El avance de la ciencia médica desde 1900 ha conllevado y posibilitado cambios culturales en la actitud ante la enfermedad y la muerte. El ejercicio de la medicina o la enfermería es respetada y aplaudida. En el teatro lírico, a pesar de alguna oveja negra (El Doctor en Wozzeck, de Berg), casi todos los doctores y doctoras son racionales, inteligentes, capaces y se desviven por el bienestar de sus pacientes (Dr. Pustrpalk, en Sarlatán, de Haas; Dr. Ch’eng Ying en A night at the chinese opera, de Weir; El Doctor, en Vanessa, de Barber; Dr. S., en The man who mistook his wife for a hat, de Nyman…). Como podemos ver en la vida cotidiana.
En palabras de Stravinsky: “La música se nos ha dado para establecer un orden en las cosas; para ordenar lo caótico y lo personal en algo perfectamente controlado, consciente y capaz de la vitalidad duradera”. La música aspira a confortar y facilitar la vida.

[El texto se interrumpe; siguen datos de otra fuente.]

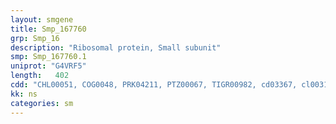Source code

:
 ```yaml
---
layout: smgene
title: Smp_167760
grp: Smp_16
description: "Ribosomal protein, Small subunit"
smp: Smp_167760.1
uniprot: "G4VRF5"
length:   402
cdd: "CHL00051, COG0048, PRK04211, PTZ00067, TIGR00982, cd03367, cl00312, pfam00164"
kk: ns
categories: sm
---
```

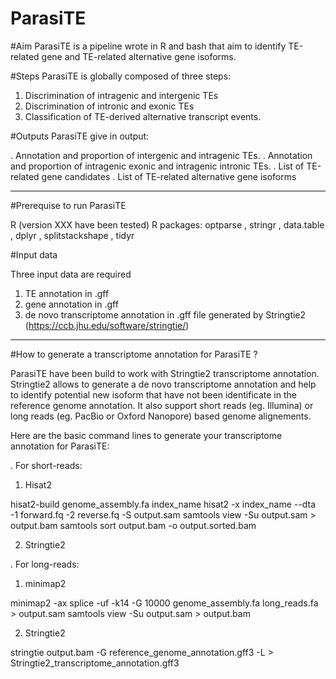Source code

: # ParasiTE

#Aim 
ParasiTE is a pipeline wrote in R and bash that aim to identify TE-related gene and TE-related alternative gene isoforms.

#Steps
ParasiTE is globally composed of three steps:

1)	Discrimination of intragenic and intergenic TEs
2)	Discrimination of intronic and exonic TEs
3)  Classification of TE-derived alternative transcript events. 

#Outputs
ParasiTE give in output:

. Annotation and proportion of intergenic and intragenic TEs.
. Annotation and proportion of intragenic exonic and intragenic intronic TEs.
. List of TE-related gene candidates
. List of TE-related alternative gene isoforms

______________________________________

#Prerequise to run ParasiTE

R (version XXX have been tested)
R packages: optparse , stringr , data.table , dplyr , splitstackshape , tidyr

#Input data

Three input data are required

1) TE annotation in .gff 
2) gene annotation in .gff
3) de novo transcriptome annotation in .gff file generated by Stringtie2 (https://ccb.jhu.edu/software/stringtie/)

_____________________________________

#How to generate a transcriptome annotation for ParasiTE ?

ParasiTE have been build to work with Stringtie2 transcriptome annotation. 
Stringtie2 allows to generate a de novo transcriptome annotation and help to identify potential new isoform that have not been identificate in the reference genome annotation.
It also support short reads (eg. Illumina) or long reads (eg. PacBio or Oxford Nanopore) based genome alignements. 

Here are the basic command lines to generate your transcriptome annotation for ParasiTE:

. For short-reads:

1) Hisat2

hisat2-build genome_assembly.fa index_name
hisat2 -x index_name --dta -1 forward.fq -2 reverse.fq -S output.sam
samtools view -Su output.sam > output.bam 
samtools sort output.bam -o output.sorted.bam

2) Stringtie2


. For long-reads:

1) minimap2

minimap2 -ax splice -uf -k14 -G 10000 genome_assembly.fa long_reads.fa > output.sam
samtools view -Su output.sam > output.bam

2) Stringtie2

stringtie output.bam -G reference_genome_annotation.gff3 -L > Stringtie2_transcriptome_annotation.gff3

Por una parte, los médicos representados en música, al igual que otros elementos, aparecen de forma estilizada y estereotipada para contribuir al distanciamiento que permite aprehender de manera crítica la obra de arte. Pero suele producirse una mirada burlesca a la figura del doctor porque cuesta reconocer nuestra vulnerabilidad e indefensión, que nos exige confiar ciegamente en el buen criterio de un desconocido.